:: Your instructions ::
Rewrite the passage of the Ohitori-sama Hotel article that opens with the words containing "Ohitori-sama Hotel (おひとりさまホテル, Ohitori-sama" and closes with "of June 2026.", substituting "Comic Bunch" for every "Monthly Comic Bunch".

:: Document excerpt ::
%%

- First tankōbon volume cover

おひとりさまホテル (Ohitori-sama Hoteru)
- Genre: Drama, Iyashikei
- Created by: Maro
- Written by: Hirochi Maki
- Published by: Shinchosha
- Imprint: Bunch Comics
- Magazine: Monthly Comic Bunch; (May 20, 2022 – March 21, 2024); Comic Bunch Kai; (April 26, 2024 – present);
- Original run: May 20, 2022 – present
- Volumes: 9

= Ohitori-sama Hotel =

Japanese manga series

Ohitori-sama Hotel (おひとりさまホテル, Ohitori-sama Hoteru) is a Japanese manga series written and illustrated by Hirochi Maki based on an original concept by Maro. It began serialization in Shinchosha's seinen manga magazine Monthly Comic Bunch in May 2022.

==Synopsis==
Fumika Shiokawa is a 31 year-old woman who works for a hotel development company. She has had a fondness for hotels since her childhood, and spends her moments away from work at hotels.

==Publication==
Written and illustrated by Hirochi Maki and based on an original concept by Maro, Ohitori-sama Hotel began serialization in Shinchosha's seinen manga magazine Monthly Comic Bunch on May 20, 2022. After the magazine published its final issue on March 21, 2024, the series was transferred to the newly established Comic Bunch Kai website on April 26, 2024. Its chapters have been collected in nine tankōbon volumes as of June 2026.

| No. | Release date | ISBN |
|---|---|---|
| 1 | January 7, 2023 | 978-4-10-772557-8 |
| 2 | August 8, 2023 | 978-4-10-772636-0 |
| 3 | January 9, 2024 | 978-4-10-772677-3 |
| 4 | June 7, 2024 | 978-4-10-772725-1 |
| 5 | December 9, 2024 | 978-4-10-772779-4 |
| 6 | April 9, 2025 | 978-4-10-772819-7 |
| 7 | September 9, 2025 | 978-4-10-772871-5 |
| 8 | February 9, 2026 | 978-4-10-772911-8 |
| 9 | June 9, 2026 | 978-4-10-772953-8 |

==Reception==
The series, alongside Itsuka Shinu nara E o Utte kara and Fall in Love, You False Angels, was ranked 18th in the 2024 edition of Takarajimasha's Kono Manga ga Sugoi! guidebook for the best manga for female readers. The series was a prize winner in the "Next Impact Comic" category at the 2nd Rakuten Kobo E-book Manga Awards in 2024. The series was ranked fourth in Da Vincis 2025 Book of the Year ranking.

%%

:: Given information ::
%%

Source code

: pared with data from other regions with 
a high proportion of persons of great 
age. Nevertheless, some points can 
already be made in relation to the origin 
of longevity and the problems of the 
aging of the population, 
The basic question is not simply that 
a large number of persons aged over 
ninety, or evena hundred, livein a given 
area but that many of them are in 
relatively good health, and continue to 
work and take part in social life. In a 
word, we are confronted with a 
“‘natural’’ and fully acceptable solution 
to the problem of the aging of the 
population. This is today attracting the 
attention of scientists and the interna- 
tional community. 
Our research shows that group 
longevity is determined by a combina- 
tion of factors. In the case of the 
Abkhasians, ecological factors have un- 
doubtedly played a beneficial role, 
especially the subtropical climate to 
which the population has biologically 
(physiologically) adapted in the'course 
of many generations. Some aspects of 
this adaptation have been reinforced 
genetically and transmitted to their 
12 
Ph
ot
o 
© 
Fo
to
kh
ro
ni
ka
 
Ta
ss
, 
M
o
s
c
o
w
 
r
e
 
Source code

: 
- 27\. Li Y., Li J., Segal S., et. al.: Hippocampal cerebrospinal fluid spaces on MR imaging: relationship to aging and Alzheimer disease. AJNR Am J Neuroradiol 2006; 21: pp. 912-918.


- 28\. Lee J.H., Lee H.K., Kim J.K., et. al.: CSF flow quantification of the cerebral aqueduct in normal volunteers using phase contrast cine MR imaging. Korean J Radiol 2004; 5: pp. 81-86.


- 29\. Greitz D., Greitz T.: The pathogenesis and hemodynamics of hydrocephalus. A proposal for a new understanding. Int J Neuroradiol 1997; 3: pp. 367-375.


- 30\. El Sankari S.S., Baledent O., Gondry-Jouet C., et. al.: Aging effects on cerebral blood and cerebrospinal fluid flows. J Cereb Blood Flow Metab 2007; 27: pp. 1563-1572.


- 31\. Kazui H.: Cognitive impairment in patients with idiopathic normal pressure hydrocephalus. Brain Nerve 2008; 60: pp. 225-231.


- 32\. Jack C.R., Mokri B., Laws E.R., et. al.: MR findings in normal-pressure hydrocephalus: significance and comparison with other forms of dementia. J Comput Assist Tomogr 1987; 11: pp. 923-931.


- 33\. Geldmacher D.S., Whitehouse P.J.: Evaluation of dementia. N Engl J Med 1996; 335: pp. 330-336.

%%

:: Exercise answer ::
Ohitori-sama Hotel (おひとりさまホテル, Ohitori-sama Hoteru) is a Japanese manga series written and illustrated by Hirochi Maki based on an original concept by Maro. It began serialization in Shinchosha's seinen manga magazine Comic Bunch in May 2022.

==Synopsis==
Fumika Shiokawa is a 31 year-old woman who works for a hotel development company. She has had a fondness for hotels since her childhood, and spends her moments away from work at hotels.

==Publication==
Written and illustrated by Hirochi Maki and based on an original concept by Maro, Ohitori-sama Hotel began serialization in Shinchosha's seinen manga magazine Comic Bunch on May 20, 2022. After the magazine published its final issue on March 21, 2024, the series was transferred to the newly established Comic Bunch Kai website on April 26, 2024. Its chapters have been collected in nine tankōbon volumes as of June 2026.